Local authorities are going to have to look at each case individually and decide what can happen in relation to contact. Parents (and other family members in some situations) should be consulted about any change in the plan for contact with their child and it is always advisable to try to discuss any concerns with your child’s social worker and Independent Reviewing Officer and to see if a way forward can be agreed.

It is worth bearing in mind that seeing your child face-to-face is not the only way to have contact. You can also spend time with them over Skype or similar video facilities, and on the phone. It might also be possible to send emails and letters or cards. Although this is far from ideal, it may be that in the individual circumstances of your case and in light of the current situation, a court would consider this to be reasonable and to meet your child’s welfare needs, at least on a temporary basis.

Q. I’m unhappy with what is proposed, can I challenge it?

A.

1) If your child is in the care of the local authority and you are still in care proceedings then arrangements for contact can be dealt with within the care proceedings and it may be possible for you to make an application for contact within the care proceedings. You should discuss this with your solicitor.
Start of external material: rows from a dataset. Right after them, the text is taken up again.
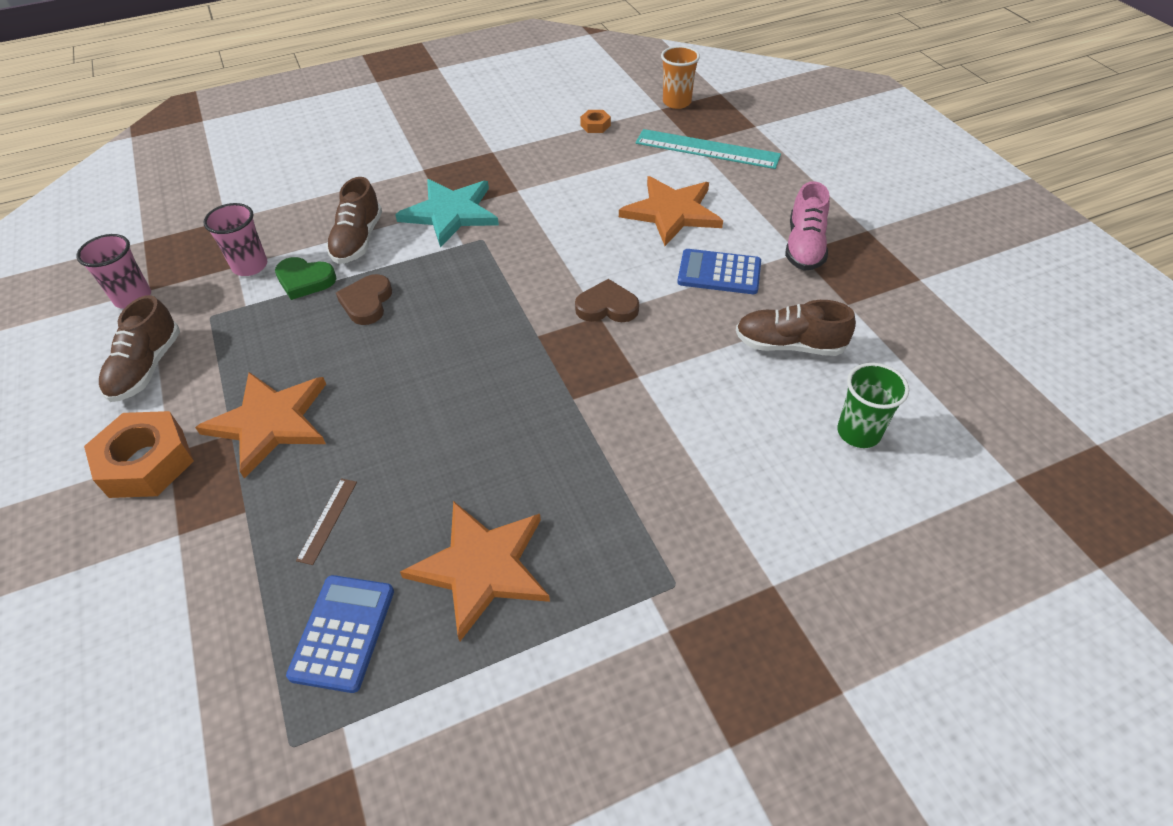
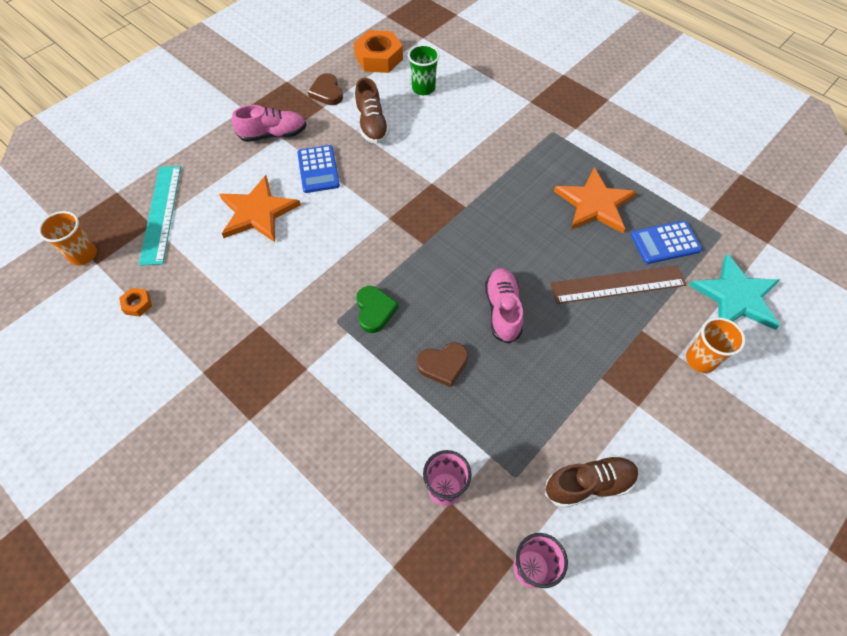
camera: 115 degrees left, 10 degrees up
orange nut [84,411,194,498] -> orange nut moved to [354,30,403,73]
orange star [195,372,326,479] -> none
green heart [275,257,336,300] -> green heart moved to [356,286,399,333]
brown ruler [296,478,357,565] -> brown ruler [550,265,686,304], size x2.18
brown shoe [326,177,382,264] -> none
turquoise star [395,179,499,248] -> turquoise star moved to [689,254,780,330]
brown heart [575,279,639,322] -> brown heart moved to [308,73,343,105]
none -> pink shoe [485,268,523,344]
none -> orange cup [686,317,746,373]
2) If your child is the subject of a final care order (the care proceedings have finished) then you may be able to make an application to the court for contact with them.

3) If your child is in the care of the local authority without an order, usually based on your consent (sometimes referred to as ‘section 20’) then you may have additional options and you should consider taking legal advice.

The situation regarding sibling contact, and contact with other family members, is slightly different and a solicitor will be able to discuss this with you.

Legal changes

Although there are going to be changes in the way that hearings happen, courts are still operating. Legal aid is available for applications for contact with children in care, or if you receive an application from the local authority asking the court to authorise a refusal of contact between you and your child. Legal aid is not, however, automatic like it is for care proceedings and pre-proceedings meetings. The Legal Aid Agency will require information about your finances and about the circumstances of your case before granting legal aid.

A specialist family solicitor will offer advice and assistance when responding to the local authority decide in relation to contact with your child, or if you receive an application from them asking the court to authorise them to refuse to allow contact between you and your child.